I only have an 8 yr old so far and I would absolutely feel as you but shutting her out and condemning her life choices are going to drive her away I'm afraid.
If you do this now then you set a precedent for her to be open with you about further relationships.
Just try and remember being 21 and how your parents feel like just a back drop to your real life that's going on. You need to work at the connection.
My mum learned to do this to a degree as my life went on but my dad did not and he remained as a distant extra in my life.

Pocketfullofdogtreats · 21/03/2024 12:47

Let him come. Make him welcome. Suss it out. But you've had such a hardened stance towards him so far that you're going to have to do some serious backing down. If you don't, you stand to lose your DD.

sleepwellifyoucan · 21/03/2024 12:52

Is your only issue the age gap? Do you have any reason to think that he treats her badly? If it was me I think I would want to meet him so I could make an informed judgement of the person and their relationship and therefore be in a position to support her if needed, or be happy for her if not.

If they stay together longer, get married, have kids, are you really happy to miss out on being part of that based on the age of a person you know nothing about?

IggOrEgg · 21/03/2024 12:53

You’re being very shortsighted here. The relationship is, in my opinion, unlikely to last but what will last is the damage you’re doing by forcing your daughter to choose between her parents and her boyfriend. You could very well find yourself frozen out of her life altogether if you carry on this way.

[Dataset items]
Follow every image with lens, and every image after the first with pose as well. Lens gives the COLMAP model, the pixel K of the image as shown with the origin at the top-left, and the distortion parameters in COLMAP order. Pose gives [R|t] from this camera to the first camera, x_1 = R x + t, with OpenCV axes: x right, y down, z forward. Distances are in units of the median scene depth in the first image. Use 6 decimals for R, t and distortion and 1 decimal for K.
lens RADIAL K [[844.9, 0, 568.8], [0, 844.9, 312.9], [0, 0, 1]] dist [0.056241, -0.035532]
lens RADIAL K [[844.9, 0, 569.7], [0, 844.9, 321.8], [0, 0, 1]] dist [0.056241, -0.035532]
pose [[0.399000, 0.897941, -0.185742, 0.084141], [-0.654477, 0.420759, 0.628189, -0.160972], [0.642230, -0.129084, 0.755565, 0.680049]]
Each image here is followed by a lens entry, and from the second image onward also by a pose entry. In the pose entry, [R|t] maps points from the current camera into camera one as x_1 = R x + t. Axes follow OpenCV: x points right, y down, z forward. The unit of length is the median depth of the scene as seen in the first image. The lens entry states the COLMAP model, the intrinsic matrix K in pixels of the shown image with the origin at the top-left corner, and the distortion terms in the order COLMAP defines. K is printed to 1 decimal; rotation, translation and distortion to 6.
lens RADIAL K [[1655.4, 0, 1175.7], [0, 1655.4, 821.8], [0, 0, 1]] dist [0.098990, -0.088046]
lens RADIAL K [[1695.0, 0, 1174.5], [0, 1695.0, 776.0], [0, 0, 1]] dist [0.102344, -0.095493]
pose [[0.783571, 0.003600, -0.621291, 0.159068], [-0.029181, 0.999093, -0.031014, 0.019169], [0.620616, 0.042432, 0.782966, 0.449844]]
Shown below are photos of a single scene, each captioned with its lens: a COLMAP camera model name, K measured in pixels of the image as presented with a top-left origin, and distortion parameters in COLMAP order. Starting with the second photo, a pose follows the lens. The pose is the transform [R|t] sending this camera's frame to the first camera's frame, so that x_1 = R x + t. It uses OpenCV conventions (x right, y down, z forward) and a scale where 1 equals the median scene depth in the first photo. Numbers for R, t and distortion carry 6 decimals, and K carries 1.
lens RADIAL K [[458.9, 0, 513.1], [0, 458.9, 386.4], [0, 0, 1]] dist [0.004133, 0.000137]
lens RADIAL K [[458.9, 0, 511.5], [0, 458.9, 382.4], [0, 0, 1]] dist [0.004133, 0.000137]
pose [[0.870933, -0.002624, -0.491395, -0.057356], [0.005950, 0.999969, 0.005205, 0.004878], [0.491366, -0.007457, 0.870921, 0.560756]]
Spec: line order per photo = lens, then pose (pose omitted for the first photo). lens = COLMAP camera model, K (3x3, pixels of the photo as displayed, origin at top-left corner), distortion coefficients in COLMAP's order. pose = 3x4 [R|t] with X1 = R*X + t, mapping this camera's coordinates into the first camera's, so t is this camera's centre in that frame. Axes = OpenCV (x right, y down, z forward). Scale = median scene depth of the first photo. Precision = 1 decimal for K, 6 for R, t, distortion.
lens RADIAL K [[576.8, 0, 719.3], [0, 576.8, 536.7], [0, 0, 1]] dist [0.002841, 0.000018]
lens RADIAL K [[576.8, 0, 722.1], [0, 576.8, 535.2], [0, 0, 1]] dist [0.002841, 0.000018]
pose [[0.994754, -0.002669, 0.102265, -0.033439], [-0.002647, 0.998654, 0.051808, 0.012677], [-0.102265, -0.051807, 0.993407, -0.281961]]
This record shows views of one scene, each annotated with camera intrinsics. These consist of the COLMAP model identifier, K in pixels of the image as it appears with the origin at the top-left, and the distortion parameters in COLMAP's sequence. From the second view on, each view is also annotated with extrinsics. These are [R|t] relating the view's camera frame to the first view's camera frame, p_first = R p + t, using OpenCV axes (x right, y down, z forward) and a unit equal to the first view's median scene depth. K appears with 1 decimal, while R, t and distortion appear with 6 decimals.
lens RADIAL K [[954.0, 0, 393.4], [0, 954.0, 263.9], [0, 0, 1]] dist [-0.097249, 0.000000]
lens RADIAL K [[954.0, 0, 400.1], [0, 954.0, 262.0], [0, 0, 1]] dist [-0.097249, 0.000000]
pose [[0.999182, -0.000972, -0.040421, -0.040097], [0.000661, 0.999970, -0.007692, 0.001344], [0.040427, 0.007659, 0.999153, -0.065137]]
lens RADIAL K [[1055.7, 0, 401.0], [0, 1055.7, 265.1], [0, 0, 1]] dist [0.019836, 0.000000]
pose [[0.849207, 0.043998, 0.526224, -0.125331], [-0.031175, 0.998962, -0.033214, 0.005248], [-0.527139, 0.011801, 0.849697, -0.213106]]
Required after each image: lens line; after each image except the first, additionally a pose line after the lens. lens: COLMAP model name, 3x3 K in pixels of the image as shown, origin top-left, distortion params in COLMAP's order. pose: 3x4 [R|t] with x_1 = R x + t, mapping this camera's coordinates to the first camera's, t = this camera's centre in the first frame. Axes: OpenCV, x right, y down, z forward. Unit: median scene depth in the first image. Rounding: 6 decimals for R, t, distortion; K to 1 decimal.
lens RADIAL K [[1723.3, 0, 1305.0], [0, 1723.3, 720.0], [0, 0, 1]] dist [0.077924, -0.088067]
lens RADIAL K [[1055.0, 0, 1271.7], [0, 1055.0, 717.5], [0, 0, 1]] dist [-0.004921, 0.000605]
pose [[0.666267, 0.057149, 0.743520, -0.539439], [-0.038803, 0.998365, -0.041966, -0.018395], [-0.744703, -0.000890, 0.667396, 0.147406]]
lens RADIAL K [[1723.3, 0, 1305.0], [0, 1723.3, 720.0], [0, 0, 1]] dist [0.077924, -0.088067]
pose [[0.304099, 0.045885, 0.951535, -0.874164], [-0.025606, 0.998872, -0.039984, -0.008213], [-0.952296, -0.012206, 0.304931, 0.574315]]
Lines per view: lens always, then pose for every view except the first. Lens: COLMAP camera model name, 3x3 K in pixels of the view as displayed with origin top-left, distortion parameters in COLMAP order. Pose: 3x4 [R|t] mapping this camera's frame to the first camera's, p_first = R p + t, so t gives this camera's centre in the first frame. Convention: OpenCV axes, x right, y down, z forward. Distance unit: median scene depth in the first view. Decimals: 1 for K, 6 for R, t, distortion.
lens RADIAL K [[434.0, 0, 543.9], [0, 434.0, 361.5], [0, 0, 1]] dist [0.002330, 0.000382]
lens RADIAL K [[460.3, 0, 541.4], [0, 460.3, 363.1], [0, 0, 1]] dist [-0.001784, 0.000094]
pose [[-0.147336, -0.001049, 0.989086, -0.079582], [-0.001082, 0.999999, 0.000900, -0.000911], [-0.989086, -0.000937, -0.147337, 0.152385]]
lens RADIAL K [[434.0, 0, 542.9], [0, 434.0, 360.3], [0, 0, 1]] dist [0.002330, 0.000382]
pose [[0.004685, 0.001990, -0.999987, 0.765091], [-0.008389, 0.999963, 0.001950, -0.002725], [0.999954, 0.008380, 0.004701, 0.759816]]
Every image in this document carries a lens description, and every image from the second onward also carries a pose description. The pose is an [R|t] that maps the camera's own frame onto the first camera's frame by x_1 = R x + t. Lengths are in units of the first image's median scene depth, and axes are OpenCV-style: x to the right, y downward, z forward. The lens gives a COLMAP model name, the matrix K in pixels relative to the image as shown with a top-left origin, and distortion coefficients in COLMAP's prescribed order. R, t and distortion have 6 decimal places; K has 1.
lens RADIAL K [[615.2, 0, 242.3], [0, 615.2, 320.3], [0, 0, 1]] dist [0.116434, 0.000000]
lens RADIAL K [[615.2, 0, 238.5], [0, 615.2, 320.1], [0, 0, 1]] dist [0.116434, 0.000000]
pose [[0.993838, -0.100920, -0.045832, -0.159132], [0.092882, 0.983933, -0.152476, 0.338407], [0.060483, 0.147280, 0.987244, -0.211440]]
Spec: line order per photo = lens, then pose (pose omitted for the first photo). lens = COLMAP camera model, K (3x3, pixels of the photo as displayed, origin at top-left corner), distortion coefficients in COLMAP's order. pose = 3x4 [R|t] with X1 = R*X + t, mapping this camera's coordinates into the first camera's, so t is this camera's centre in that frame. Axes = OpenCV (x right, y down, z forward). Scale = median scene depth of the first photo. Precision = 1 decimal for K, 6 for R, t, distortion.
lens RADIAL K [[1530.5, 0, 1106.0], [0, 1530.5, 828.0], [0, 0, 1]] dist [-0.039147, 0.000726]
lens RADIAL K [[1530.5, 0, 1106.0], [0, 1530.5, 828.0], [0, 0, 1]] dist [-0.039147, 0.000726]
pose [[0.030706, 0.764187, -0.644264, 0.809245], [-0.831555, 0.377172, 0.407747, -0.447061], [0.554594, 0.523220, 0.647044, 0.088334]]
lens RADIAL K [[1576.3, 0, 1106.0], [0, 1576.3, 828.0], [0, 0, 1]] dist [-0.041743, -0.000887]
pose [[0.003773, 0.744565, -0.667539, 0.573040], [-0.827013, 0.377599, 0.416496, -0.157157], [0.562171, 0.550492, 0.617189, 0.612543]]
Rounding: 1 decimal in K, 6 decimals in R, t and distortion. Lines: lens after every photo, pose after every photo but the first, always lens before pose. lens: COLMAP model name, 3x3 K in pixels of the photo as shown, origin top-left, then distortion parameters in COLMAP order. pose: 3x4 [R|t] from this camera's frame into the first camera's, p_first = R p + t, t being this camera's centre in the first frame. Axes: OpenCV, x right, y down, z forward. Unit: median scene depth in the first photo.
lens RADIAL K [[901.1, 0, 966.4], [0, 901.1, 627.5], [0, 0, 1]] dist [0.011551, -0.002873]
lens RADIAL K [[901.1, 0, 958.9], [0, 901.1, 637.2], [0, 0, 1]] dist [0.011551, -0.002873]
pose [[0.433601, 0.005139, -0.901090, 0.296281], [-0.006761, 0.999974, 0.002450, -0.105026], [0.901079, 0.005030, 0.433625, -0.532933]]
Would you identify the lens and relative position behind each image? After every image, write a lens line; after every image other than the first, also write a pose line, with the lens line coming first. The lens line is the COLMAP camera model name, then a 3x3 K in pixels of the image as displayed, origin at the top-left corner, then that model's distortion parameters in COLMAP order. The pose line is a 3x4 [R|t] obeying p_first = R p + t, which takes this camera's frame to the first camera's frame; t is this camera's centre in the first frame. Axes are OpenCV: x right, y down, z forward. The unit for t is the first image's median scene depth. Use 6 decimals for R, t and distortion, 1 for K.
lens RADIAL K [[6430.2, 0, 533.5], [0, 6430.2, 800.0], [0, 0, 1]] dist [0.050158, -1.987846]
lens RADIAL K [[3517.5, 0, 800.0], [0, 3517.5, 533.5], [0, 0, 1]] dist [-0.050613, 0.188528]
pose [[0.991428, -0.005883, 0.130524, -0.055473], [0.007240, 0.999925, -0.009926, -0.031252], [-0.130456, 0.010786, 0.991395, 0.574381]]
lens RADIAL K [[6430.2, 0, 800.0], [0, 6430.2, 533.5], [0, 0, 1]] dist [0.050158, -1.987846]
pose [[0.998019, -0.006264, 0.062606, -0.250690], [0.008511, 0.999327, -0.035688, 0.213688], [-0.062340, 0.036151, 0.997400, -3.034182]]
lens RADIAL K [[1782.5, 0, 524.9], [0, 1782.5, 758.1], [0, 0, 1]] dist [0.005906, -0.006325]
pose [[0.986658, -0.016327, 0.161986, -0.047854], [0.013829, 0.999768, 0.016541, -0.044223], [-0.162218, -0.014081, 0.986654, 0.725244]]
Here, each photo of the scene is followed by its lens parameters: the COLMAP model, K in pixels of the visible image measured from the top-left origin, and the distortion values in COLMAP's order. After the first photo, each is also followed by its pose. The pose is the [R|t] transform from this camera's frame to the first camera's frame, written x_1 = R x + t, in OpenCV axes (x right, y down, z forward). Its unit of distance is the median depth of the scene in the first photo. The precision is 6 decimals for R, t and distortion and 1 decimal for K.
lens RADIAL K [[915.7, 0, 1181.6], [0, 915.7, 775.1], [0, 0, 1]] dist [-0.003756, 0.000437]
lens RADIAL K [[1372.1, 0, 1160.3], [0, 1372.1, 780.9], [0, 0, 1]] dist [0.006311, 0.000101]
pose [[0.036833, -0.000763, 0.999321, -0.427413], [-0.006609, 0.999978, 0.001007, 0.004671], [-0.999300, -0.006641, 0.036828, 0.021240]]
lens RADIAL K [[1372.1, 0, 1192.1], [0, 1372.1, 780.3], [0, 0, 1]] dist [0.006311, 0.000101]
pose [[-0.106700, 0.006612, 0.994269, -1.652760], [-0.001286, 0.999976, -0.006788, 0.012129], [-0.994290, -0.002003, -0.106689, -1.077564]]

> [COMPLETE THE FOLLOWING]
- 1) Reproduce the passage of the forum thread from "I only have" up to and including "in my life.".
- 2) List every username that appears in the forum thread.
The records aren't required for this work.

> [TASK SOLUTIONS]
- 1)
I only have an 8 yr old so far and I would absolutely feel as you but shutting her out and condemning her life choices are going to drive her away I'm afraid.
If you do this now then you set a precedent for her to be open with you about further relationships.
Just try and remember being 21 and how your parents feel like just a back drop to your real life that's going on. You need to work at the connection.
My mum learned to do this to a degree as my life went on but my dad did not and he remained as a distant extra in my life.

- 2)
Pocketfullofdogtreats
sleepwellifyoucan
IggOrEgg